Gens wants the data track, i.e. ISO-9660 CD-ROM filesystem, as ‘title.iso’. Any redbook CD audio tracks after the data track need to be in the same directory, compressed as MP3, and named as ‘title 02.mp3’…’title nn.mp3’. After performing the process more or less manually for Revengers of Vengeance (I automated some parts, but had to manually rename the files in the end, and RoV has 44 audio tracks), I wrote a Python script to help me with other games (and I’m not very good at Python yet but I like these opportunities to learn).

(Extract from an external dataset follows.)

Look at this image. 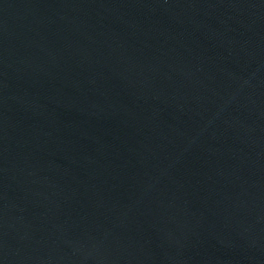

There might be other ways, better ways, but this is my new way. The script relies on cdparanoia and LAME (oh, and dd and rm). I didn’t know any program to query a CD to learn how many audio tracks it had (except my own hacked up program and I didn’t feel like leveraging it), so I just perform a rip loop until cdparanoia returns an error. LAME is instructed to encode at its ‘insane’ profile, sparing no bitrate. Syntax is ‘./ “game title”‘ which will produce an ISO file and a series of MP3 files if redbook audio is present:

$ ./ "Revengers Of Vengeance"
ripping Revengers Of Vengeance
ripping data track...
/bin/dd if=/dev/cdrom of="Revengers Of Vengeance.iso"

ripping audio tracks...
/usr/bin/cdparanoia --quiet 2
/usr/bin/lame --quiet --preset insane cdda.wav "Revengers Of Vengeance 02.mp3"
/bin/rm cdda.wav

[...repeated for each redbook CD audio track...]
  1. #!/usr/bin/python
  3. import os
  4. import commands
  5. from sys import argv
  7. # programs
  8. SOURCE_DRIVE = "/dev/cdrom"
  9. DD_COMMAND = "/bin/dd"
  10. CDPARANOIA_COMMAND = "/usr/bin/cdparanoia --quiet"
  11. LAME_COMMAND = "/usr/bin/lame --quiet --preset insane"
  12. RM_COMMAND = "/bin/rm"
  14. if (len(argv) < 2):
  15.     print "USAGE: <title>"
  16. else:
  17.     title = argv[1]
  18.     print "ripping " + title
  20.     # rip ISO-9660 filesystem in the first track
  21.     data_rip_command = DD_COMMAND + " if=" + SOURCE_DRIVE + " of=\"" + title + ".iso\""
  22.     print "ripping data track..."
  23.     print data_rip_command
  24.     commands.getstatusoutput(data_rip_command)
  25.     print
  27.     # rip CD audio tracks -> MP3 files until cdparanoia reports an error
  28.     print "ripping audio tracks..."
  29.     n = 2
  30.     error = 0
  31.     rm_command = RM_COMMAND + " cdda.wav"
  32.     while (error == 0):
  33.         # rip
  34.         audio_rip_command = '%(cmd)s %(n)d' % \
  35.             { 'cmd': CDPARANOIA_COMMAND, 'n' : n }
  36.         print audio_rip_command
  37.         commands.getstatusoutput(audio_rip_command)
  39.         # encode
  40.         audio_encode_command = '%(cmd)s cdda.wav "%(title)s %(n)02d.mp3"' % \
  41.             { 'cmd' : LAME_COMMAND, 'title' : title, 'n' : n }
  42.         print audio_encode_command
  43.         if (commands.getstatusoutput(audio_encode_command)[0]):
  44.             error = 1
  46.         # cleanup
  47.         print rm_command
  48.         commands.getstatusoutput(rm_command)
  50.         n = n + 1
  51.         print

Posted in Game Hacking, Python | 5 Comments »

5 Responses

  1. yoshi314 Says:

    you can use bin2iso to create a cuefile from a cdrom device. it’ll get printed to stdout.

    not sure if it’s a reliable solution though :]

  2. Cyril Says:

    It’s not strictly necessary to use a dict when formatting strings in Python. For example, line 34 can also be done like this:

    audio_rip_command = ‘%s %d’ % (CDPARANOIA_COMMAND, n)


  3. Multimedia Mike Says:

    Thanks much for that tip, Cyril. I thought that the method I learned from the Python manual seemed unnecessarily complex.